--- GIVEN RECORDS Enclosed Below ---

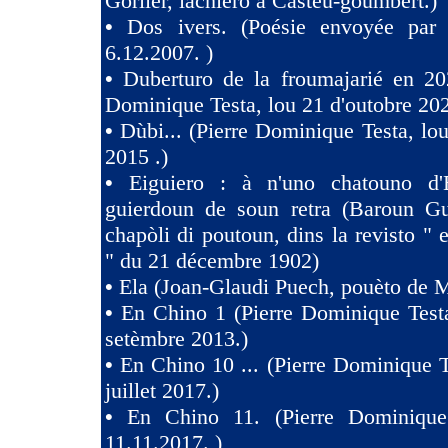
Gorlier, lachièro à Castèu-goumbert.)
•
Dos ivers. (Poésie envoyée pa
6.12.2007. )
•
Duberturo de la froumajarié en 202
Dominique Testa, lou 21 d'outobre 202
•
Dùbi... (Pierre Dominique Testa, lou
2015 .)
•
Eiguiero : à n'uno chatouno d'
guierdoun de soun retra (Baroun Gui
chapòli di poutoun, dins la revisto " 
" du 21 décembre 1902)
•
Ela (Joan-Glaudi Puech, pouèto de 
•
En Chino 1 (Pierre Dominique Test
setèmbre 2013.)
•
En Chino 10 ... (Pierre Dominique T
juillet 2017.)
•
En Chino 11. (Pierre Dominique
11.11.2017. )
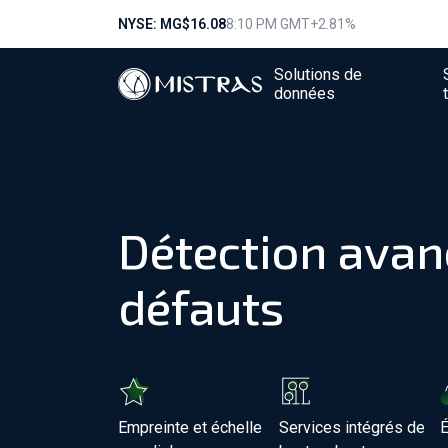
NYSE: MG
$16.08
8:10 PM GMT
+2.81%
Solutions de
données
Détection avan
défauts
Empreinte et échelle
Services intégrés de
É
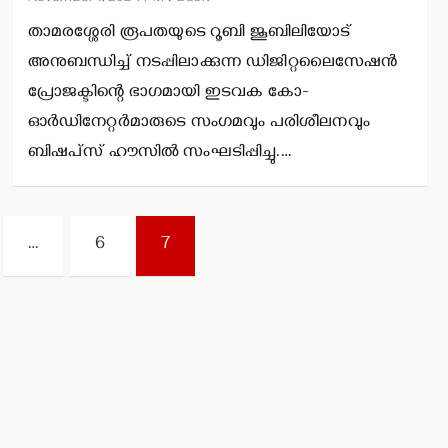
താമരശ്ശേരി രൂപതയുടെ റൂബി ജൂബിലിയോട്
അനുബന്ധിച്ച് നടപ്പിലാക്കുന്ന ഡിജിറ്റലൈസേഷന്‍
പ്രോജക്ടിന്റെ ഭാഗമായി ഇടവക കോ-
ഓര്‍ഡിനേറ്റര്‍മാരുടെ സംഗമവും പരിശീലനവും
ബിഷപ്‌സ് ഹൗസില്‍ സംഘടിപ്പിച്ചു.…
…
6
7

--- End of Enclosed GIVEN RECORDS ---
--- GIVEN RECORDS Enclosed Below ---

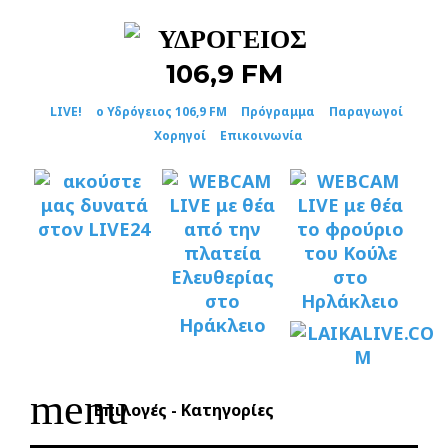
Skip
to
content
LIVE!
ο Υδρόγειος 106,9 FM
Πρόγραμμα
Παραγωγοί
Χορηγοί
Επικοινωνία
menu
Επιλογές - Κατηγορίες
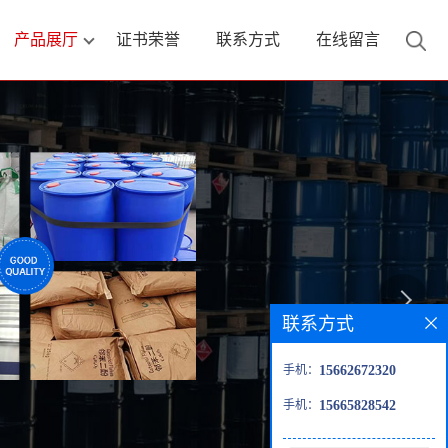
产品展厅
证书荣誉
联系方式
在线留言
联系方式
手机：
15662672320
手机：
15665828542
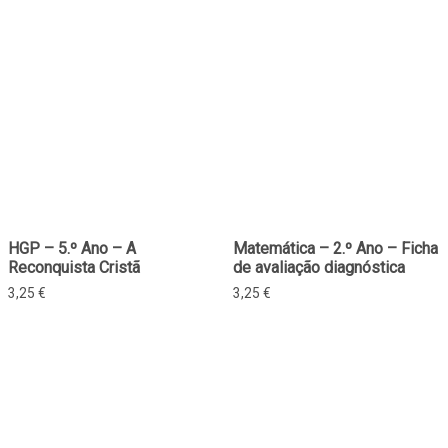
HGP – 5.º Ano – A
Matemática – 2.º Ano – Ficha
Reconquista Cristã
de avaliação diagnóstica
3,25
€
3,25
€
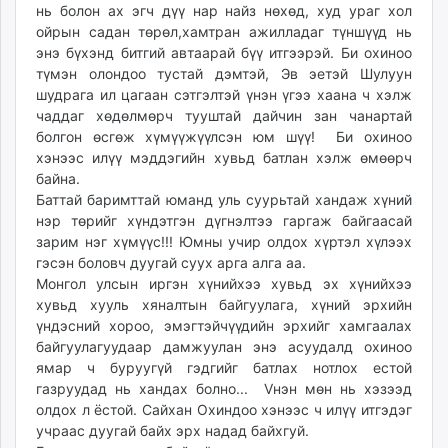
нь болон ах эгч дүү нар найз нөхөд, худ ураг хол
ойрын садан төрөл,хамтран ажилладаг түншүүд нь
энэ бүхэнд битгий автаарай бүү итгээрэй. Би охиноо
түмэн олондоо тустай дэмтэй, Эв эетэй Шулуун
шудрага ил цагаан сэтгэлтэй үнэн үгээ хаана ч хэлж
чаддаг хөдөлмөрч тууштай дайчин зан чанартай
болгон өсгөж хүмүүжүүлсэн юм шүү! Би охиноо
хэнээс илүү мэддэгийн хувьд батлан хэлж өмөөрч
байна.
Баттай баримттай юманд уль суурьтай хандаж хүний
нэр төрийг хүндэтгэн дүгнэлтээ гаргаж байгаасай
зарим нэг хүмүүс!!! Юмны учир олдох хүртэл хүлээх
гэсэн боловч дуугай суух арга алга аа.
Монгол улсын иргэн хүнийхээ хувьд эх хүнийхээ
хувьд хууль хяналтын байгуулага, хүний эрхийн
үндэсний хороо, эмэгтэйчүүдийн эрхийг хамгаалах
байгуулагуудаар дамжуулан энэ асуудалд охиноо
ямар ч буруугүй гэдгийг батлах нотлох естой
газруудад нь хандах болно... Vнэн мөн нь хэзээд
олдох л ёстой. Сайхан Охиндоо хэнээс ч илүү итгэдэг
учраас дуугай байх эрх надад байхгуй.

--- End of Enclosed GIVEN RECORDS ---
--- GIVEN RECORDS Enclosed Below ---

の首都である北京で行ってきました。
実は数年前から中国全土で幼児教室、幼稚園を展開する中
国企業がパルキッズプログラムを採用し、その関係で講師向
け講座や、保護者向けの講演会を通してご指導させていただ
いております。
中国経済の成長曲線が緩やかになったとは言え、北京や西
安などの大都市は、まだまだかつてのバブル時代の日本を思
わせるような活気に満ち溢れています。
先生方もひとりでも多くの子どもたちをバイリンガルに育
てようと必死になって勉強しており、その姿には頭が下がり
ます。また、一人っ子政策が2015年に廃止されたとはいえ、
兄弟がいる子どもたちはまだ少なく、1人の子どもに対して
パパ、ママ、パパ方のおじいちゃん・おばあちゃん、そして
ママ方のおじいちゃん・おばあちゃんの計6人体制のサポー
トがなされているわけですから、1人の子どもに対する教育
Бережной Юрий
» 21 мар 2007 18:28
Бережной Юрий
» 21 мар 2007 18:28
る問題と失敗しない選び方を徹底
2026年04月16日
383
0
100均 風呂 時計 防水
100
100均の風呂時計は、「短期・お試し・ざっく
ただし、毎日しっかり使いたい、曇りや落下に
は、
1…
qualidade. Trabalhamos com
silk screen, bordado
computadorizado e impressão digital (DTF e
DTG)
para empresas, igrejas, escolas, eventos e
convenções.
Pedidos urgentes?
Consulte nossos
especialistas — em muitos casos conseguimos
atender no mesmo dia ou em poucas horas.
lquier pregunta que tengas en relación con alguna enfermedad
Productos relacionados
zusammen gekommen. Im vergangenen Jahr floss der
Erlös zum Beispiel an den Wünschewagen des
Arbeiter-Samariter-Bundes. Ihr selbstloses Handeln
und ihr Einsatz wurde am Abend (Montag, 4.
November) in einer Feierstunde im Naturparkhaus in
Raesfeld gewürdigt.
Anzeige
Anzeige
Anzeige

--- End of Enclosed GIVEN RECORDS ---

* EXERCISE PROMPT *
Please write out the lines of the rows from the line with "の首都である北京で行ってきました。" up to and including the line with "パパ、ママ、パパ方のおじいちゃん・おばあちゃん、そして".

* EXERCISE ANSWER *
の首都である北京で行ってきました。
実は数年前から中国全土で幼児教室、幼稚園を展開する中
国企業がパルキッズプログラムを採用し、その関係で講師向
け講座や、保護者向けの講演会を通してご指導させていただ
いております。
中国経済の成長曲線が緩やかになったとは言え、北京や西
安などの大都市は、まだまだかつてのバブル時代の日本を思
わせるような活気に満ち溢れています。
先生方もひとりでも多くの子どもたちをバイリンガルに育
てようと必死になって勉強しており、その姿には頭が下がり
ます。また、一人っ子政策が2015年に廃止されたとはいえ、
兄弟がいる子どもたちはまだ少なく、1人の子どもに対して
パパ、ママ、パパ方のおじいちゃん・おばあちゃん、そして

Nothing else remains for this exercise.